REQUIRED ACTION
Would you write out the entries that follow word for word, omitting any images?

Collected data
◆ ◆ ◆ ◆

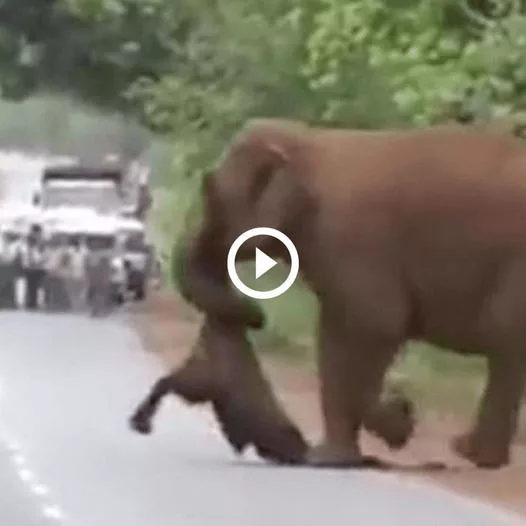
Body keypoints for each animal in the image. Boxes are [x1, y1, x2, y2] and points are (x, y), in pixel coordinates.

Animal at [177, 119, 526, 470]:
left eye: (212, 195)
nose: (256, 316)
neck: (306, 141)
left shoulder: (353, 241)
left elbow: (379, 326)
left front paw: (399, 424)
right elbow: (331, 339)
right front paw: (330, 458)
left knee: (504, 342)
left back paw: (470, 453)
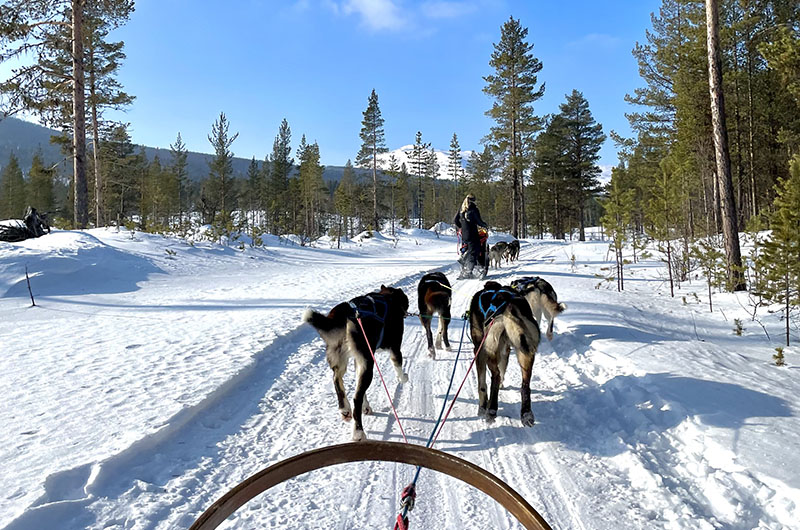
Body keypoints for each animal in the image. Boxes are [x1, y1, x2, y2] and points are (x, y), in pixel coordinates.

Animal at [304, 282, 410, 440]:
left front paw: (366, 407)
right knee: (356, 398)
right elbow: (398, 367)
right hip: (368, 364)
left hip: (340, 358)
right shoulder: (394, 349)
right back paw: (358, 432)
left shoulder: (358, 361)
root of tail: (346, 311)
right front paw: (403, 378)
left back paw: (345, 409)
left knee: (337, 379)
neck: (388, 298)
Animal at [466, 280, 540, 424]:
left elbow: (482, 385)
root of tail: (509, 305)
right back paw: (526, 413)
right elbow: (503, 369)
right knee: (525, 384)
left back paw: (491, 410)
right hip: (525, 353)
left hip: (490, 350)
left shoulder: (479, 350)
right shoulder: (505, 350)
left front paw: (482, 407)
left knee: (495, 376)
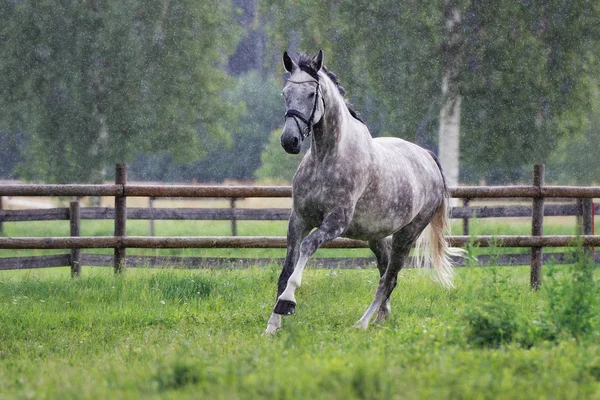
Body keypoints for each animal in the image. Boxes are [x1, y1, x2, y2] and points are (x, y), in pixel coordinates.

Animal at [264, 50, 462, 334]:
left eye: (312, 94)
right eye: (285, 93)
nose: (289, 141)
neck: (327, 157)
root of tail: (428, 157)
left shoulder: (336, 221)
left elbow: (307, 247)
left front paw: (288, 302)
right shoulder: (299, 219)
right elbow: (286, 270)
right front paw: (272, 325)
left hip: (407, 235)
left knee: (388, 279)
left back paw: (362, 323)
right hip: (376, 236)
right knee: (385, 272)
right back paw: (381, 317)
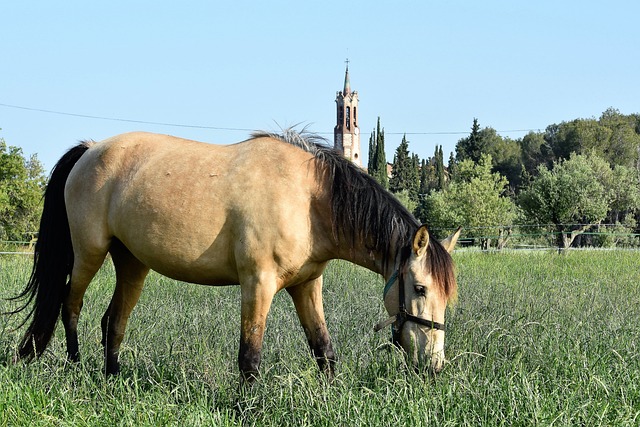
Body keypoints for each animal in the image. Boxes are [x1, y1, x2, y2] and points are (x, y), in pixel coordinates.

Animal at [11, 130, 460, 382]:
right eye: (420, 288)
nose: (434, 365)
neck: (308, 199)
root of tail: (89, 149)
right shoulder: (257, 283)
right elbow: (250, 358)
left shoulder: (305, 285)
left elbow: (324, 350)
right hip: (89, 253)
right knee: (71, 306)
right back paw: (75, 369)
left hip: (132, 264)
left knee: (112, 323)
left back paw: (112, 379)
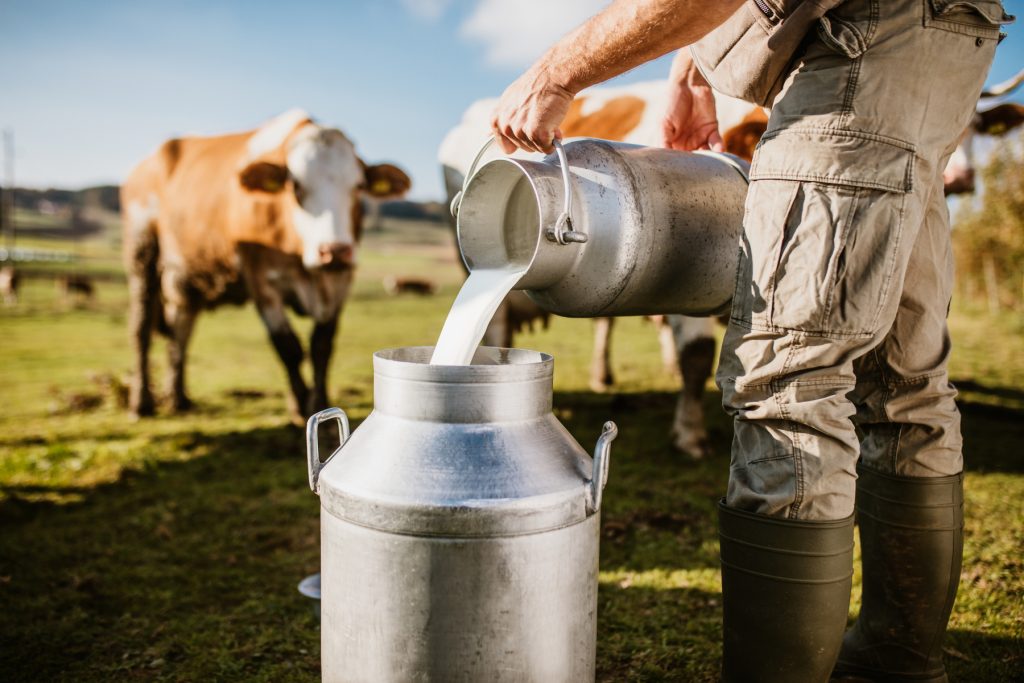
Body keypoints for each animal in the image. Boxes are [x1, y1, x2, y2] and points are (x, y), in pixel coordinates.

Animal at [125, 108, 413, 421]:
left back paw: (178, 397)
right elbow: (288, 346)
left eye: (358, 186)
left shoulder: (340, 281)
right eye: (295, 186)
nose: (334, 251)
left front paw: (319, 401)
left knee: (181, 331)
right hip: (142, 254)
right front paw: (300, 406)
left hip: (185, 279)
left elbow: (321, 345)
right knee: (141, 329)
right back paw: (142, 402)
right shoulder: (262, 281)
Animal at [438, 72, 1024, 458]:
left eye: (975, 128)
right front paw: (690, 436)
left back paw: (604, 375)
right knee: (496, 320)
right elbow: (697, 356)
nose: (959, 181)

◆ ◆ ◆ ◆

WORKED SOLUTION
Body keypoints for each animal in the image. Boxes are [x1, y1, x2, y2] and points are (x, y), in pixel coordinates.

Animal at [177, 119, 526, 470]:
left eye: (212, 195)
nose: (256, 316)
neck: (306, 141)
left shoulder: (353, 241)
left elbow: (379, 326)
left front paw: (399, 424)
right elbow: (331, 339)
right front paw: (330, 458)
left knee: (504, 342)
left back paw: (470, 453)
Body keypoints for each animal in the image. Boxes are [x1, y1, x2, y2] and points are (x, y), in pixel coordinates.

Animal at [304, 282, 410, 440]:
left front paw: (366, 407)
right knee: (356, 398)
right elbow: (398, 367)
right hip: (368, 364)
left hip: (340, 358)
right shoulder: (394, 349)
right back paw: (358, 432)
left shoulder: (358, 361)
root of tail: (346, 311)
right front paw: (403, 378)
left back paw: (345, 409)
left knee: (337, 379)
neck: (388, 298)
Animal at [466, 280, 540, 424]:
left elbow: (482, 385)
root of tail: (509, 305)
right back paw: (526, 413)
right elbow: (503, 369)
right knee: (525, 384)
left back paw: (491, 410)
right hip: (525, 353)
left hip: (490, 350)
left shoulder: (479, 350)
right shoulder: (505, 350)
left front paw: (482, 407)
left knee: (495, 376)
Body keypoints for each animal in the image. Boxes are [x1, y1, x2, y2] and points are (x, y), in pixel coordinates.

Animal at [264, 50, 462, 334]:
left eye: (312, 94)
right eye: (285, 93)
nose: (289, 141)
neck: (327, 157)
root of tail: (428, 157)
left shoulder: (336, 221)
left elbow: (307, 247)
left front paw: (288, 302)
right shoulder: (299, 219)
right elbow: (286, 270)
right front paw: (272, 325)
left hip: (407, 235)
left knee: (388, 279)
left back paw: (362, 323)
right hip: (376, 236)
right knee: (385, 272)
right back paw: (381, 317)
Body keypoints for each animal in the image. Boxes are [x1, y1, x2, y2] and points are (x, y), in pixel coordinates.

Animal at [11, 130, 460, 382]:
right eye: (420, 288)
nose: (434, 365)
neck: (308, 199)
root of tail: (89, 149)
right shoulder: (257, 283)
right elbow: (250, 358)
left shoulder: (305, 285)
left elbow: (324, 350)
right hip: (89, 253)
right knee: (71, 306)
right back paw: (75, 369)
left hip: (132, 264)
left knee: (112, 323)
left back paw: (112, 379)
Body keypoints for each animal in the image. Boxes are [x1, y1, x2, y2] and points are (x, y), in pixel coordinates.

Animal at [125, 108, 413, 421]:
left back paw: (178, 397)
right elbow: (288, 346)
left eye: (358, 186)
left shoulder: (340, 281)
right eye: (295, 186)
nose: (334, 251)
left front paw: (319, 401)
left knee: (181, 331)
right hip: (142, 254)
right front paw: (300, 406)
left hip: (185, 279)
left elbow: (321, 345)
right knee: (141, 329)
right back paw: (142, 402)
right shoulder: (262, 281)
Animal at [438, 72, 1024, 458]:
left eye: (975, 128)
right front paw: (690, 436)
left back paw: (604, 375)
right knee: (496, 320)
right elbow: (697, 356)
nose: (959, 181)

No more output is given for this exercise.